What is being asked: Scan the data below and report how many lines include the word "lamp". Nothing else is wanted.
START Provided material
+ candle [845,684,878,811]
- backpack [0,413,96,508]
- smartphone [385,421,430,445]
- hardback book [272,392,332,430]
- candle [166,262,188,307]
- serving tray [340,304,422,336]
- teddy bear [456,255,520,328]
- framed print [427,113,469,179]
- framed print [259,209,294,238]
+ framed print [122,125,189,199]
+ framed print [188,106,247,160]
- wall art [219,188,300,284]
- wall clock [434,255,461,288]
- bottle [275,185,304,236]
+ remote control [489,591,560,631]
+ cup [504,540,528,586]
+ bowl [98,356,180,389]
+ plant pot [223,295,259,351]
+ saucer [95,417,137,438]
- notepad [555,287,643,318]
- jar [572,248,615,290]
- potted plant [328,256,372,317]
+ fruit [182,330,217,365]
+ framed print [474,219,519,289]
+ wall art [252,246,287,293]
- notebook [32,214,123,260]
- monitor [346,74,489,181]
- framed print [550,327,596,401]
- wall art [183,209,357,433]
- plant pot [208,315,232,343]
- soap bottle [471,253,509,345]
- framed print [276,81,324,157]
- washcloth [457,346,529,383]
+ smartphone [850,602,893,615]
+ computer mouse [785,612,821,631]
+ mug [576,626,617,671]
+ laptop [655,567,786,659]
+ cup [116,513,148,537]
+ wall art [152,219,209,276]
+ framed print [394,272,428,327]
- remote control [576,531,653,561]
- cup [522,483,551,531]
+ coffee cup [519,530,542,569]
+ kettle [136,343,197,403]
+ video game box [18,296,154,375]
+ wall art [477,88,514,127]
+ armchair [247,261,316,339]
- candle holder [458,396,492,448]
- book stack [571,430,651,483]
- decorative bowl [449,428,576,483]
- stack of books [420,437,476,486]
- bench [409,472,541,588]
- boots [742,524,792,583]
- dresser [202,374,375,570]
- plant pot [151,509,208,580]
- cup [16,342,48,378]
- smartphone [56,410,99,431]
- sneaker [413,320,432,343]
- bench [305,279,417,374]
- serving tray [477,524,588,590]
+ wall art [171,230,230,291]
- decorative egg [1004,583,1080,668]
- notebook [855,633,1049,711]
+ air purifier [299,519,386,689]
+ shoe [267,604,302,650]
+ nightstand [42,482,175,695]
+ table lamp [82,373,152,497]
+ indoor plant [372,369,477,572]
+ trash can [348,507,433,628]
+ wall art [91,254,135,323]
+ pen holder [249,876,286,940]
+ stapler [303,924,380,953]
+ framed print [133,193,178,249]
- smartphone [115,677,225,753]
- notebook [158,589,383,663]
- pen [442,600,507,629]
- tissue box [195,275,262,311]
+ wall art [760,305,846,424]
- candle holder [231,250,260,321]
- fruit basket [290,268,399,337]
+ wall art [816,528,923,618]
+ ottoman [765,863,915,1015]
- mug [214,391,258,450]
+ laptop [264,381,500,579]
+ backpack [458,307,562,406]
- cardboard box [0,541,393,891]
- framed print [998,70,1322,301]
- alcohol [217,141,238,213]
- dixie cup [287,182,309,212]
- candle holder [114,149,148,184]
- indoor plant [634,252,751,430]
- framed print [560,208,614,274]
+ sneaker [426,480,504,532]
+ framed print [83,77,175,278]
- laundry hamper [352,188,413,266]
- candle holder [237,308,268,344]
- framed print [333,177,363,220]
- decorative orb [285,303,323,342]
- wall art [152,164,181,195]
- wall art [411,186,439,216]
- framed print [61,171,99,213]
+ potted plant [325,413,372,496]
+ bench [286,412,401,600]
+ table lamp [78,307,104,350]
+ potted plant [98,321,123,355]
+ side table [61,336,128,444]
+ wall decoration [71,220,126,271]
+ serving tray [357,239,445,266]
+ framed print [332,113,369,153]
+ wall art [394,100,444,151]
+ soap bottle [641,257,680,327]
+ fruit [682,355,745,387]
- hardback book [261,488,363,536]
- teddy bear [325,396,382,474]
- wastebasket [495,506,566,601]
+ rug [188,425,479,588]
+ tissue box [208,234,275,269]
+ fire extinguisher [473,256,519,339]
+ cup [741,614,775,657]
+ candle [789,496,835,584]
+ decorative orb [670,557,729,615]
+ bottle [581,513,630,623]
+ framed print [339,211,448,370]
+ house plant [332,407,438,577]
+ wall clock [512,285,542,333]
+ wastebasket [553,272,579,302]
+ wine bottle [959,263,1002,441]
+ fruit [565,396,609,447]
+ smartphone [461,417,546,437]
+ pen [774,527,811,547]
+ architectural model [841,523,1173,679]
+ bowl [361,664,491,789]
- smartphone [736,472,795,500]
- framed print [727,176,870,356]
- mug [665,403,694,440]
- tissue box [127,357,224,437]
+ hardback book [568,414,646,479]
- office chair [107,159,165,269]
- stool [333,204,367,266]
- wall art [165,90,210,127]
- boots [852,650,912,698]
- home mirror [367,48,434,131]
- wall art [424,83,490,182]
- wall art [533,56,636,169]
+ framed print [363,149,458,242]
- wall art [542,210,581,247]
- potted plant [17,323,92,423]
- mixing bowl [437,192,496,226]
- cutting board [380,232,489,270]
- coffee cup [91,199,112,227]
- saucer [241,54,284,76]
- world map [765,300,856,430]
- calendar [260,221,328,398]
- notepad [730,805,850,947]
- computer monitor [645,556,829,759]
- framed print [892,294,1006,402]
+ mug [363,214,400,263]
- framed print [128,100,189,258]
END Provided material
Exercise output: 2